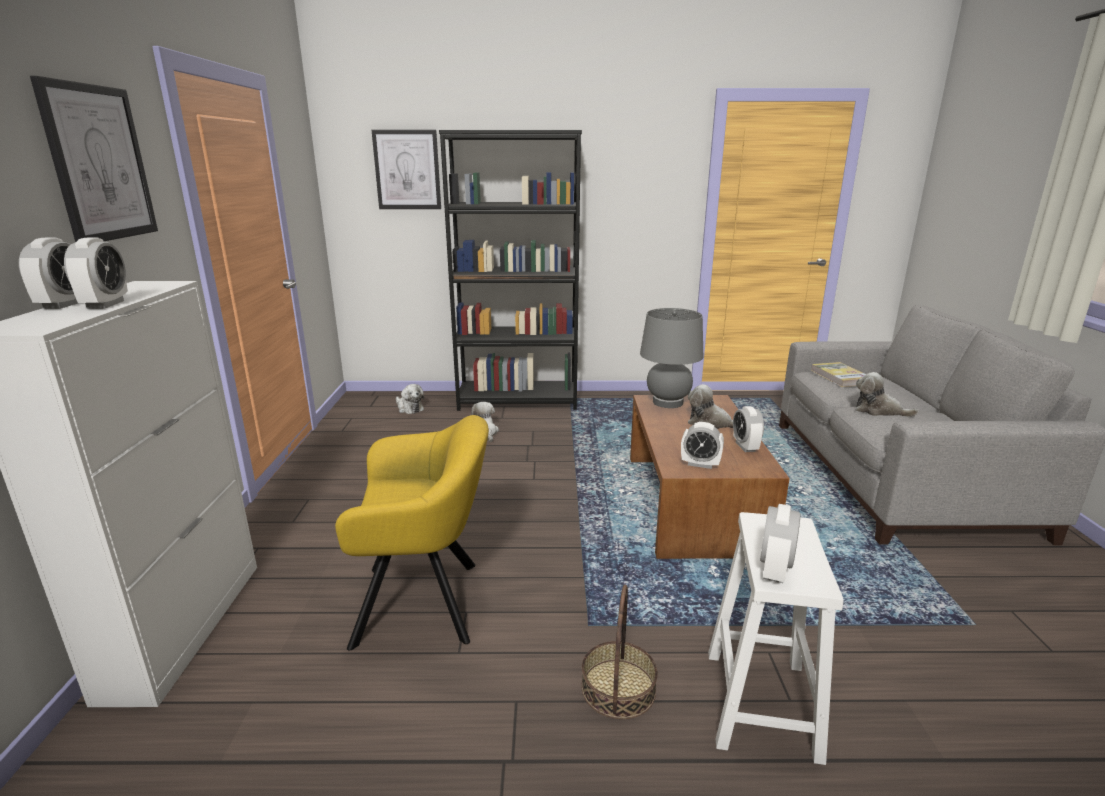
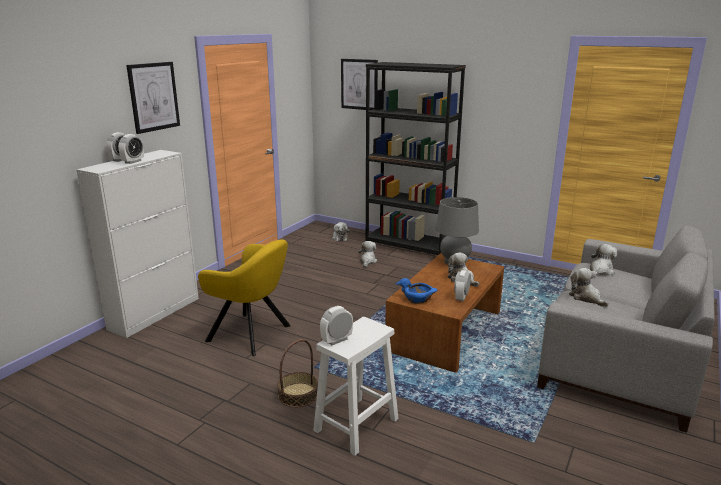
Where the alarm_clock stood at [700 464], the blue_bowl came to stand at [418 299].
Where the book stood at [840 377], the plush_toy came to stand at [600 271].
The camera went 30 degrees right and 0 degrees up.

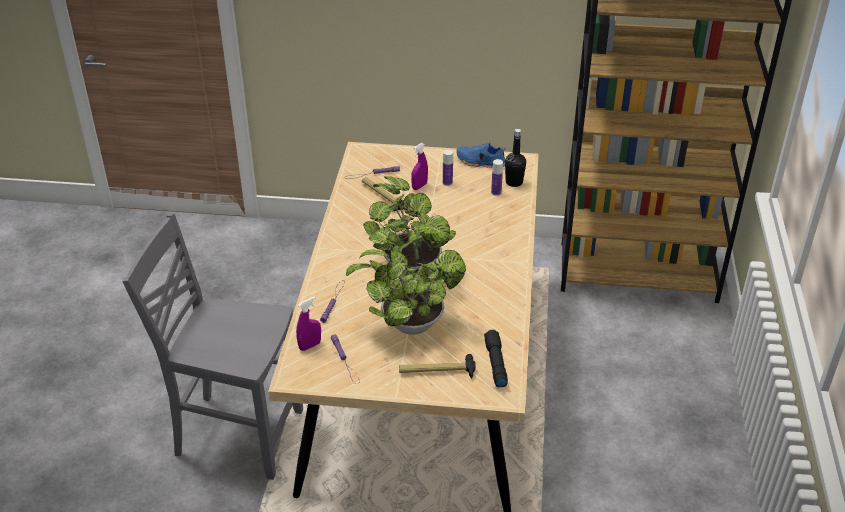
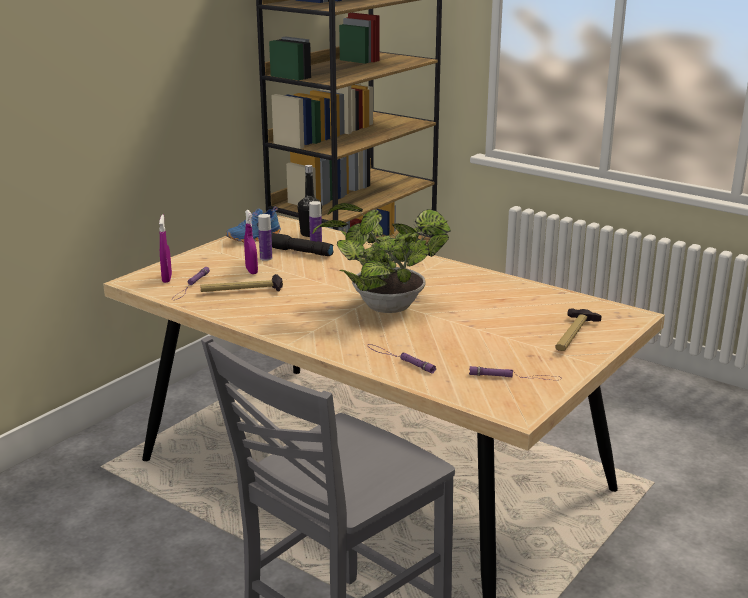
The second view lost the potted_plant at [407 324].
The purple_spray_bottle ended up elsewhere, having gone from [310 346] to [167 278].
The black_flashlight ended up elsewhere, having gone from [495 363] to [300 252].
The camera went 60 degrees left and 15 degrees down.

## Task item
Verbatim output, no pictures: the line holding "Where the book" and all lines after it through the last line of the material, with nothing else.

## Response box
Where the book stood at [840 377], the plush_toy came to stand at [600 271].
The camera went 30 degrees right and 0 degrees up.

The second view lost the potted_plant at [407 324].
The purple_spray_bottle ended up elsewhere, having gone from [310 346] to [167 278].
The black_flashlight ended up elsewhere, having gone from [495 363] to [300 252].
The camera went 60 degrees left and 15 degrees down.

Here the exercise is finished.